#### Tujuan Tugas
Tuliskan tanpa perubahan sebagian teks tentang distribusi obat rawat inap di bawah. Mulailah dari kata-kata yang memuat "Apoteker Penanggung jawab" dan berhentilah setelah "terjadi perubahan terapi.".

Apoteker Penanggung jawab satelit akan mengirimkan daftar obat yang harus disiapkan
maksimal jam 2 siang dan obat akan disiapkan di hari itu juga kemudian di distribusi ke
satelit besok paginya jam 8 oleh apoteker Depo Farmasi Rawat Inap, obat yang telah
disiapkan akan distribusikan kepada pasien untuk penggunaan obat dari jam 8 pagi
hingga jam 8 pagi esok harinya. Selain menyiapkan ODDD, depo farmasi rawat inap juga
menyiapkan obat KRS dan terapi tambahan untuk pasien ranap. Sistem distribusi di depo
ranap RSUA juga dibantu menggunakan sistem pneumatik, yaitu sarana distribusi obat
antar unit di rumah sakit dengan menggunakan tabung melalui pipa PVC.
f) Retur, penarikan, dan pemusnahan
Pengembalian obat dari satelit farmasi rawat inap ke Depo Farmasi Rawat Inap terjadi
jika obat tersebut tidak jadi digunakan oleh pasien, seperti ketika terjadi perubahan terapi.

#### Data Ekstraksi

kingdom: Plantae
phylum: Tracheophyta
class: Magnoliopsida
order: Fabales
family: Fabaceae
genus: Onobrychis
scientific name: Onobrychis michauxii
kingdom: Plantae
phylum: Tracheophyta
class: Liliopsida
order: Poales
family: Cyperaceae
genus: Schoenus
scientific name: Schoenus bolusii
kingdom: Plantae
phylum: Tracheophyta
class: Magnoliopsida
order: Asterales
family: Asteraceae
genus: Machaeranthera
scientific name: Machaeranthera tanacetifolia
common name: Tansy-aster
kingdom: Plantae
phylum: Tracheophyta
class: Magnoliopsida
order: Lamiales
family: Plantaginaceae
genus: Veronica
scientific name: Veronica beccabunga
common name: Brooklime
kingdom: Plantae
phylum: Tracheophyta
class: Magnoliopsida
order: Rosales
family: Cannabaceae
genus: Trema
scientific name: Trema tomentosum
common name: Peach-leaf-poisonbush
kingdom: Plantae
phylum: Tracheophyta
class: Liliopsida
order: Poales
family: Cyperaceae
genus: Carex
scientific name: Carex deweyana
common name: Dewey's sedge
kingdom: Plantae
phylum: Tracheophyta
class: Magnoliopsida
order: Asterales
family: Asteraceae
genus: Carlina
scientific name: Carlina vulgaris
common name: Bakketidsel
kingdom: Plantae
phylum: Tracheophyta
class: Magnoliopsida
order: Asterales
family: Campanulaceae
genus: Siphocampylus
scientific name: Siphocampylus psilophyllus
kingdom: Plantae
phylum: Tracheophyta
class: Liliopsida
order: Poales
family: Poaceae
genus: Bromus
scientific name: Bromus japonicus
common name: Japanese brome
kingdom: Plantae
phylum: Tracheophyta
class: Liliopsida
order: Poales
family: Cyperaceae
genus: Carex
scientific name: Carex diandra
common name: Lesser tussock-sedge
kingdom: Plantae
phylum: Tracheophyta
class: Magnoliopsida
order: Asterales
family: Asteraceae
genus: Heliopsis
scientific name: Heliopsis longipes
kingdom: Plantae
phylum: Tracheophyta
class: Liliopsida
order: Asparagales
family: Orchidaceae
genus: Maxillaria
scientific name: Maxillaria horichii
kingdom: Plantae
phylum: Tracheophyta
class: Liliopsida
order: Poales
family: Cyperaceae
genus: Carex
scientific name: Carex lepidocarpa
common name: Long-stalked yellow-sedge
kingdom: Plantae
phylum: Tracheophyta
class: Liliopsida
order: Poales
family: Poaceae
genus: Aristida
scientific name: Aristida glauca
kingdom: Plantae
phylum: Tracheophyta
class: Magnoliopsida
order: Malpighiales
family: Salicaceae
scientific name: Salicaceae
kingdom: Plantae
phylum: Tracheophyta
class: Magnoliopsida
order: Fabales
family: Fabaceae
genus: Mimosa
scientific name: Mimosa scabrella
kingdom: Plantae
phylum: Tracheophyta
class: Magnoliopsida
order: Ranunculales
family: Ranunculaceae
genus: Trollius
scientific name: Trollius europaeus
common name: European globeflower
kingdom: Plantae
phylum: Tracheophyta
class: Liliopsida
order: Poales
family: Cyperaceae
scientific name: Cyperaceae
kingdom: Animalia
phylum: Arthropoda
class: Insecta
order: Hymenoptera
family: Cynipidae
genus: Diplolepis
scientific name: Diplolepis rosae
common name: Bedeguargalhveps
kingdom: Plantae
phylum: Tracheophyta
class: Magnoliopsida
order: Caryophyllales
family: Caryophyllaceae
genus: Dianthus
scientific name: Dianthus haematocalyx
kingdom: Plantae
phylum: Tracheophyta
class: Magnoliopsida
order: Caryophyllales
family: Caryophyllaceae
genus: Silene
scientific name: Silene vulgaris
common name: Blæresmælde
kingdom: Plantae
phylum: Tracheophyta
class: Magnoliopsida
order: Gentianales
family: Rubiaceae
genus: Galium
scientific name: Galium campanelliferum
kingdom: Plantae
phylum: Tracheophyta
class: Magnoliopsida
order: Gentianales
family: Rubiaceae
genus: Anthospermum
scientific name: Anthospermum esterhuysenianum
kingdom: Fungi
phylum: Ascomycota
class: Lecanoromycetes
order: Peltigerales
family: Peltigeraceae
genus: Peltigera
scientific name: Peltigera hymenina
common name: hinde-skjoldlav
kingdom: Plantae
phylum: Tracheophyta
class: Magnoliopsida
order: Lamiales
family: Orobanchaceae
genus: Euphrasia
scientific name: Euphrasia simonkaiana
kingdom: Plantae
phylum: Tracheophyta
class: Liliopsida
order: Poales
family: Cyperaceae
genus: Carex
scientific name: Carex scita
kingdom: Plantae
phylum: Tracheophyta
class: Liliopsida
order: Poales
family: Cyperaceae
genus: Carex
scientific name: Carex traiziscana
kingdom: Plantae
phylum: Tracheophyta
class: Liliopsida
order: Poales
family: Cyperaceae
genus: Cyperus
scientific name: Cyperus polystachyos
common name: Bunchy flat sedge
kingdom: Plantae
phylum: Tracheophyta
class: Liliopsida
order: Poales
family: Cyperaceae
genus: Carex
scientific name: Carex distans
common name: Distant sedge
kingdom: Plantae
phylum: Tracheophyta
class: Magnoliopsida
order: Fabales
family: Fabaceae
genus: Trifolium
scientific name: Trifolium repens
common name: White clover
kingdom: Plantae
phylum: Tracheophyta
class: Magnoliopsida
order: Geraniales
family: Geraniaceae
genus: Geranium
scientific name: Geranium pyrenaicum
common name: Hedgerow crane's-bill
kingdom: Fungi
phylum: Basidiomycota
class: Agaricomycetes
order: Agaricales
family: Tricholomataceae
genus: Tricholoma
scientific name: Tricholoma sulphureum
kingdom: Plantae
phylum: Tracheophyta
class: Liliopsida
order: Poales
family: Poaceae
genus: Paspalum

#### Hasil Tugas
Apoteker Penanggung jawab satelit akan mengirimkan daftar obat yang harus disiapkan
maksimal jam 2 siang dan obat akan disiapkan di hari itu juga kemudian di distribusi ke
satelit besok paginya jam 8 oleh apoteker Depo Farmasi Rawat Inap, obat yang telah
disiapkan akan distribusikan kepada pasien untuk penggunaan obat dari jam 8 pagi
hingga jam 8 pagi esok harinya. Selain menyiapkan ODDD, depo farmasi rawat inap juga
menyiapkan obat KRS dan terapi tambahan untuk pasien ranap. Sistem distribusi di depo
ranap RSUA juga dibantu menggunakan sistem pneumatik, yaitu sarana distribusi obat
antar unit di rumah sakit dengan menggunakan tabung melalui pipa PVC.
f) Retur, penarikan, dan pemusnahan
Pengembalian obat dari satelit farmasi rawat inap ke Depo Farmasi Rawat Inap terjadi
jika obat tersebut tidak jadi digunakan oleh pasien, seperti ketika terjadi perubahan terapi.